Saved data entries
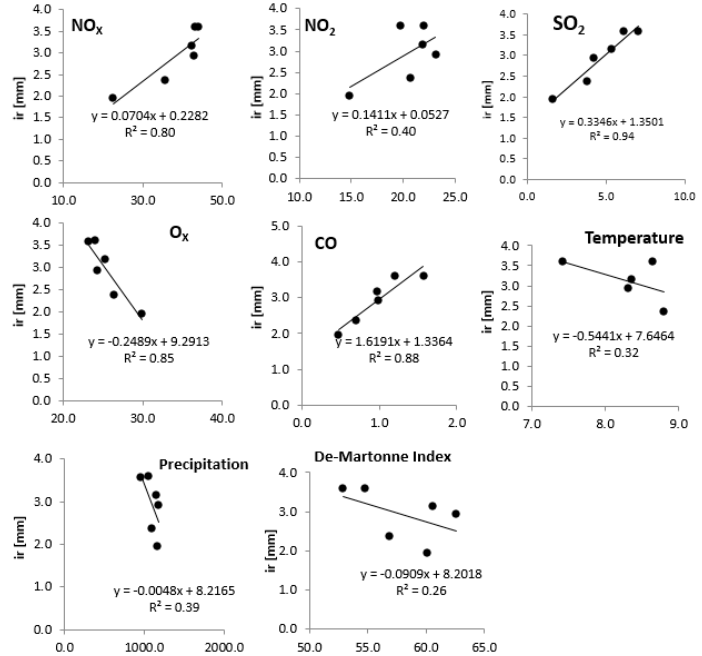
Figure 7. Relationships of mean environmental pollution (NO X , NO 2 , SO 2 , O X , CO) and mean climate data (temperature, precipitation, de Martonne-Index) with average radial growth of A. sachalinensis in Sapporo, Japan in five-year time steps from 1983 to 2012 and an added regression line with regression coe ffi cients and adjusted R 2.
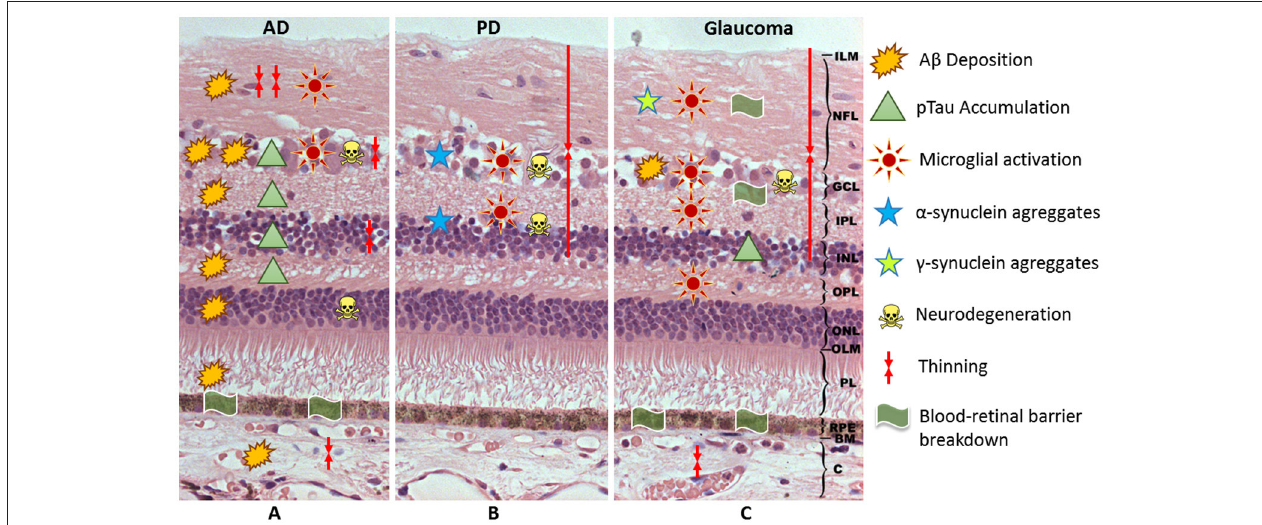
FIGURE 1 | Schematic representation of the hypothetical events associated with the neuroinflammation in AD (A) , PD (B) , and glaucoma (C) . AD, Alzheimer’s Disease; PD, Parkinson’s Disease; ILM, inner limitant membrane; NFL, nerve fiber layer; GCL, ganglion cell layer; IPL, inner plexiform layer; INL, inner nuclear layer; OPL, outer plexiform layer; ONL, outer nuclear layer; OLM, outer limitant membrane; PL, photoreceptor layer; RPE, retinal pigment epithelium; BM, Bruch membrane; C, choroid; A β , beta-amyloid; pTau, phosphorylated tau.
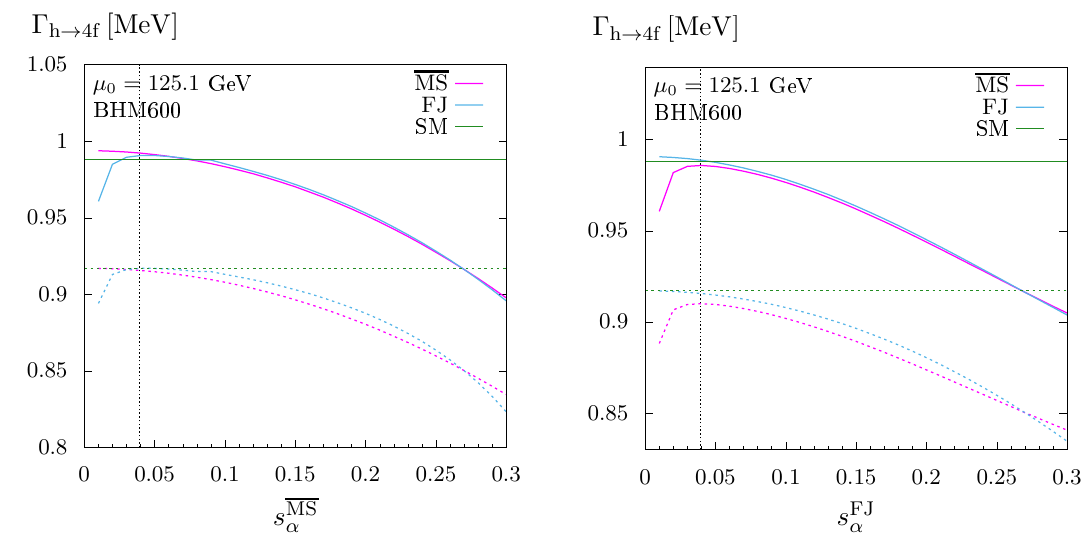
Figure 18 . Dependence of the decay width (cid:0) h ! 4 f at LO and NLO EW+QCD with respect to the variation of s (cid:11) . Free parameters other than s (cid:11) are (cid:12)xed according to benchmark scenario BHM600 (see table 2). On the left (right) the input parameters are de(cid:12)ned in the MS (FJ) scheme and converted to the FJ (MS) scheme (both for LO and NLO predictions). The vertical dashed line signals that for s (cid:11) . 0 : 04 perturbativity problems might arise.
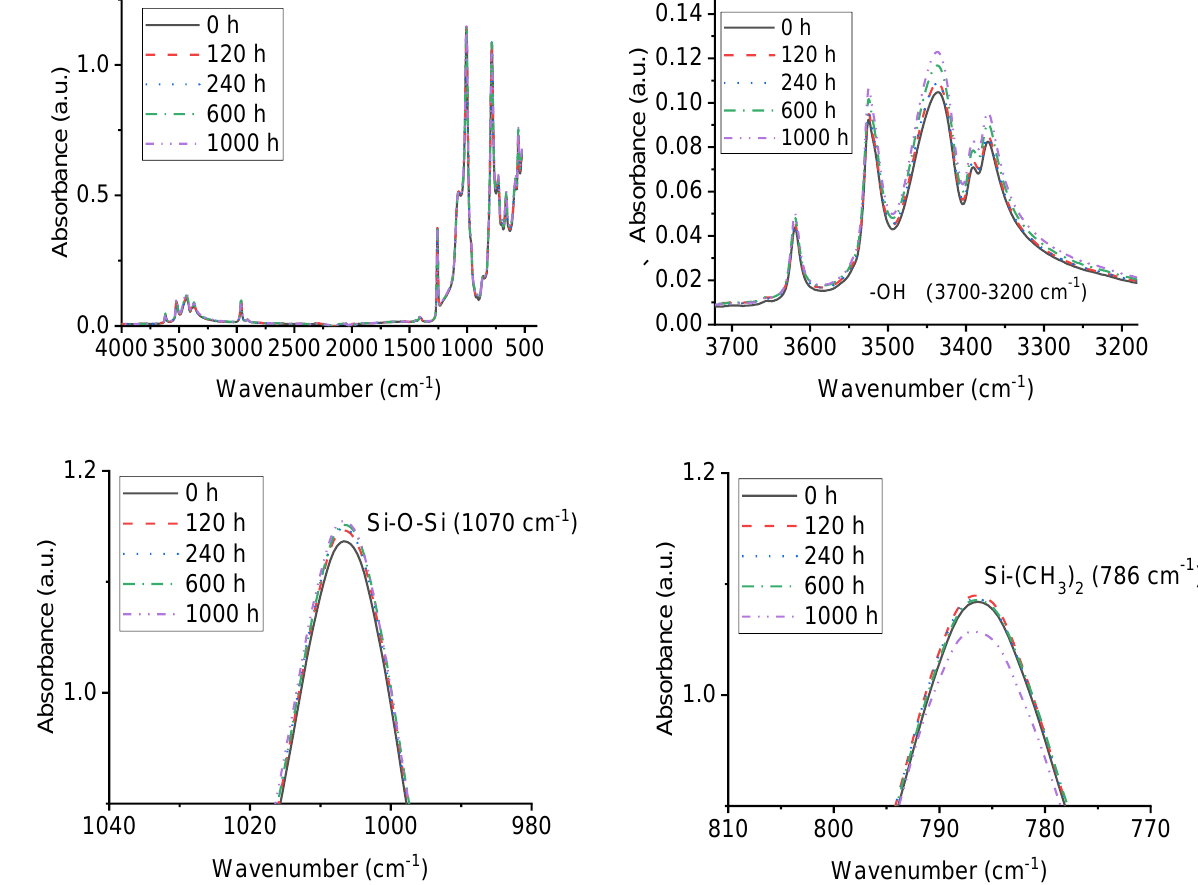
Figure 11. FTIR analysis of HTV silicone rubber at different UV-A aging times. Table 2. The wavenumbers corresponding to the main chemical bond in HTV silicone rubber.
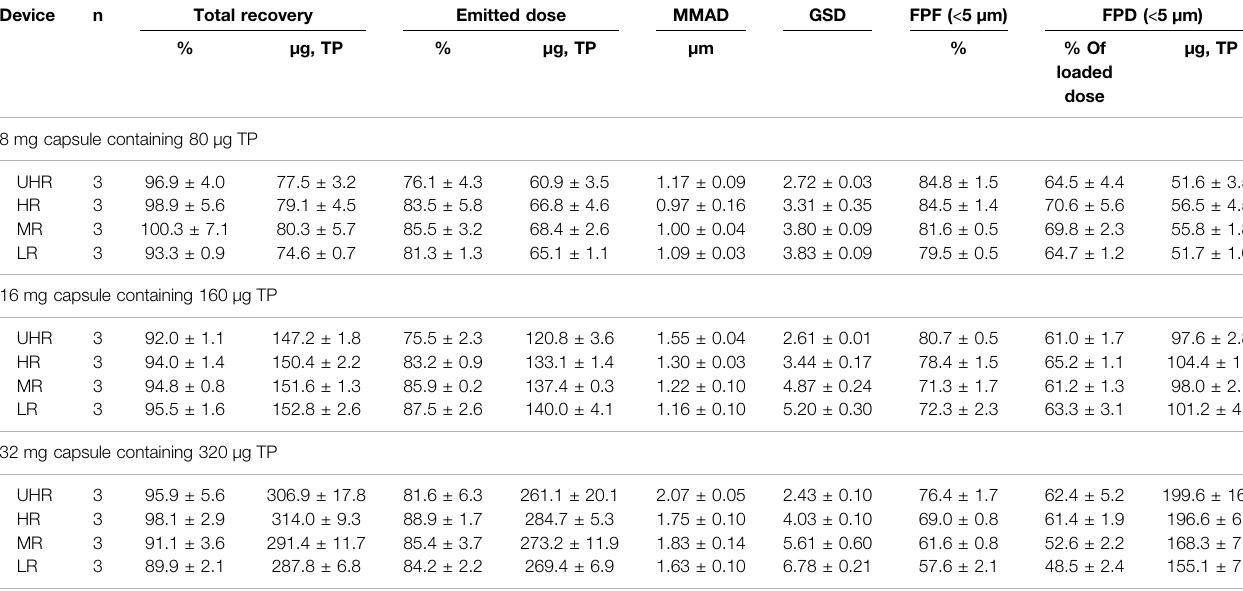
TABLE 1 | TPIP aerosol particle size distribution characteristics as a function of device resistance.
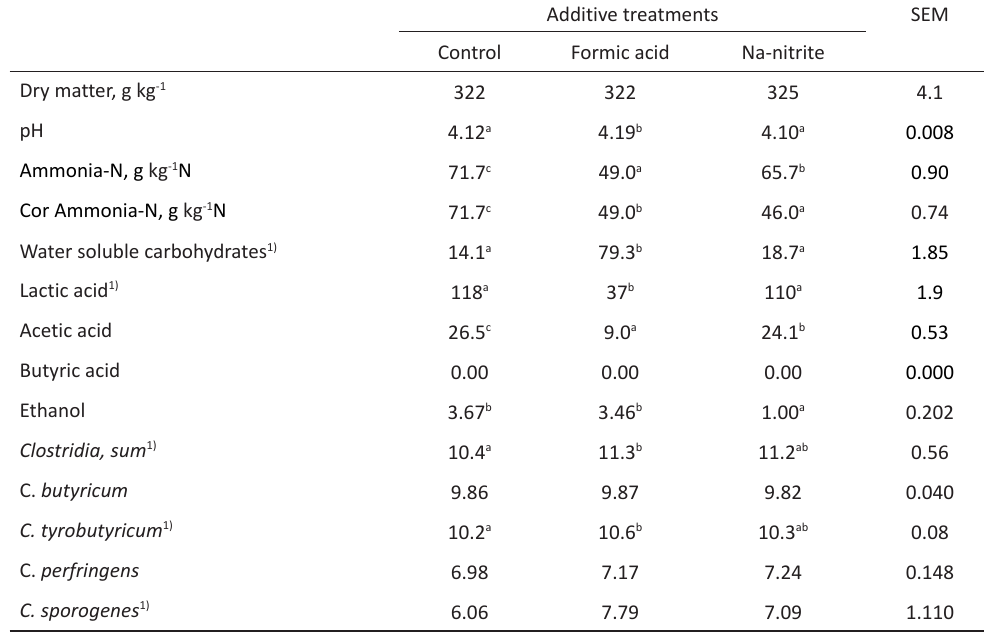
Table 4. The effect of additive treatment on wilted red clover-based silage fermentation quality (g kg -1 dry matter, if not otherwise stated) and number of clostridia as log copies g -1 fresh matter (n = 4) (experiment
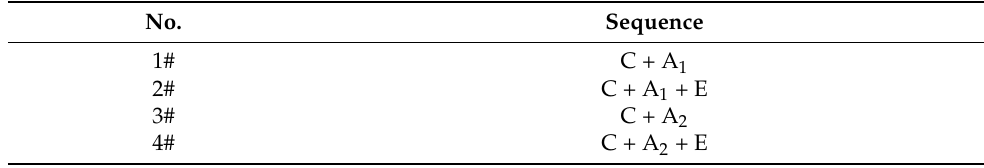
Table 2. The treatments for sample 1# to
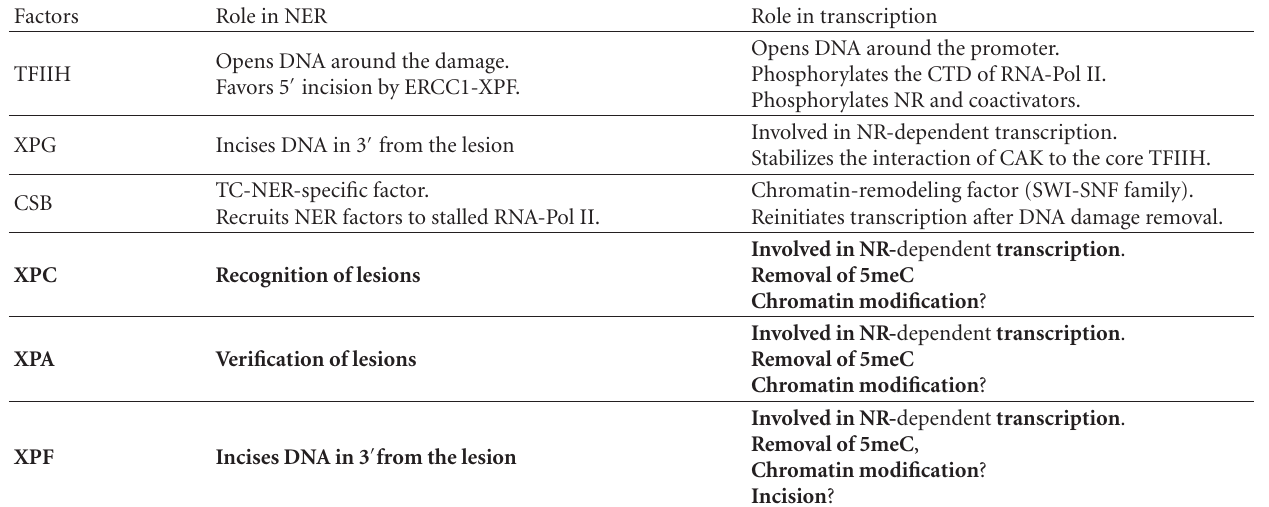
Table 1: Repair/transcription factors and their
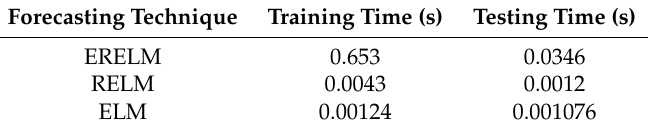
Table 12. Computational time comparison of ERELM, RELM and ELM execution.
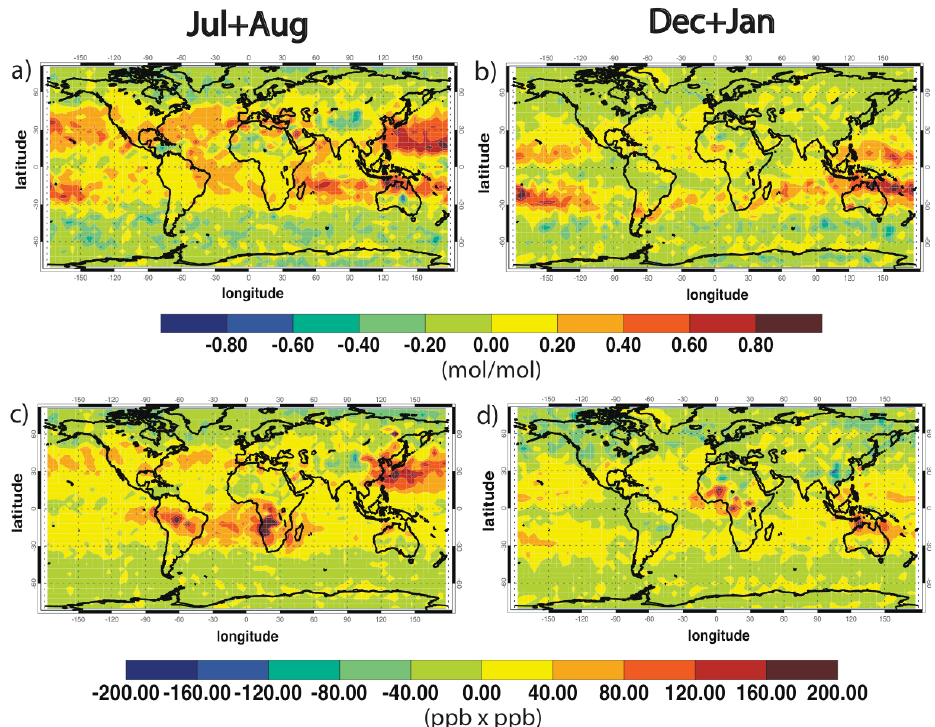
Fig. 4. O 3 -CO slope ( d [O3]/ d [CO]) (a, b) and covariance (c, d) from the 2005–08 800–400hPa TES data for July–August (a, c) and December–January (b, d)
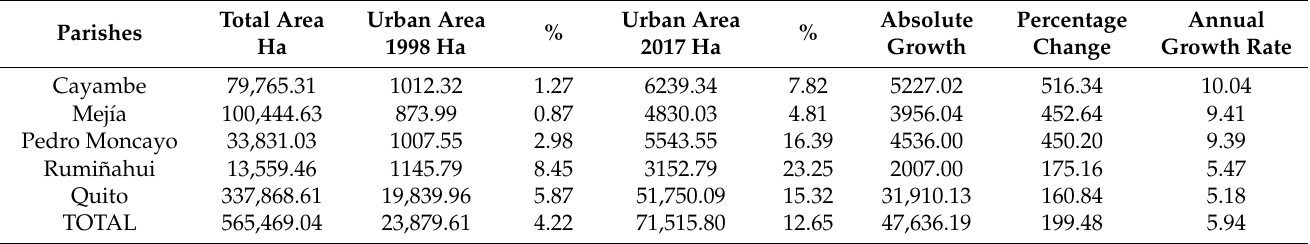
Table 2. Evolution of the urban area and annual growth rate of the cantons would comprise the new metropolitan area proposed to Quito 1998–2017.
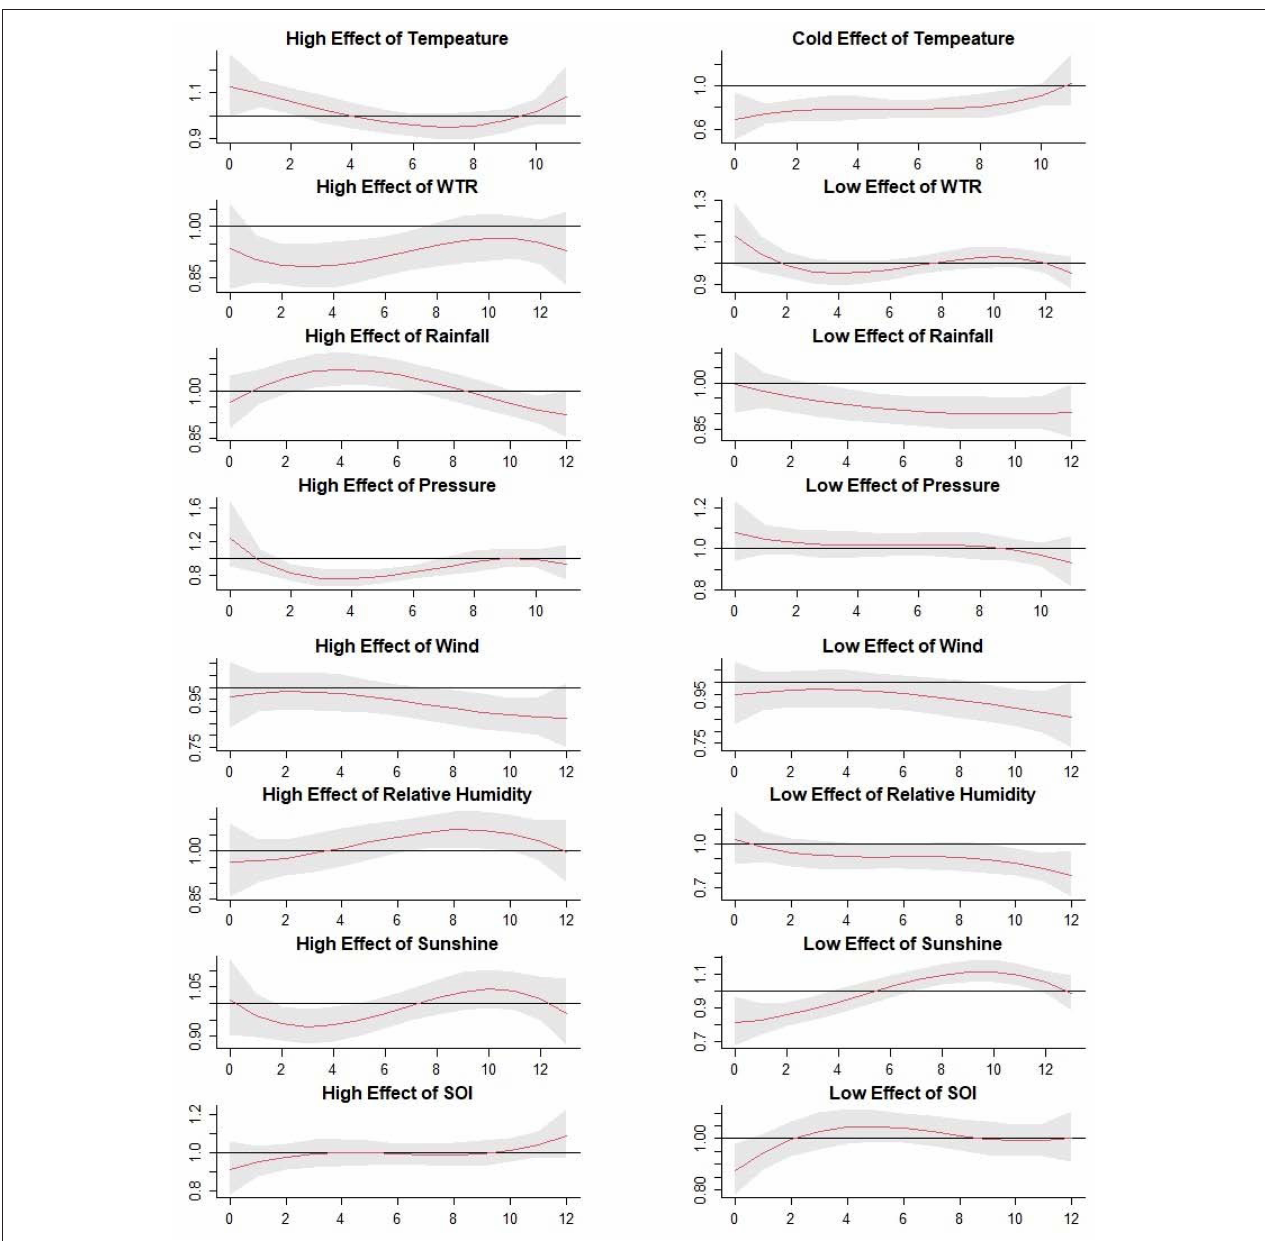
FIGURE 4 | The estimated extreme effects of mean temperature, weekly temperature range, aggregate rainfall, atmospheric pressure, wind velocity, relative humidity, hours of sunshine, and SOI with extremely high effects (97.5%) and extremely low effects (2.5%). The Y lab represents the value of relative risk, the X lab represents the value of lag weeks. The red lines represent mean relative risks and gray regions represent 95% CIs.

Problem description: Write out word for word the lines above that run from the one with "TABLE 1 | TPIP" to the one with "Table 2. Evolution". Include both end lines; exclude the images.

Written answer:
TABLE 1 | TPIP aerosol particle size distribution characteristics as a function of device resistance.
Table 4. The effect of additive treatment on wilted red clover-based silage fermentation quality (g kg -1 dry matter, if not otherwise stated) and number of clostridia as log copies g -1 fresh matter (n = 4) (experiment
Table 2. The treatments for sample 1# to
Table 1: Repair/transcription factors and their
Table 12. Computational time comparison of ERELM, RELM and ELM execution.
Fig. 4. O 3 -CO slope ( d [O3]/ d [CO]) (a, b) and covariance (c, d) from the 2005–08 800–400hPa TES data for July–August (a, c) and December–January (b, d)
Table 2. Evolution of the urban area and annual growth rate of the cantons would comprise the new metropolitan area proposed to Quito 1998–2017.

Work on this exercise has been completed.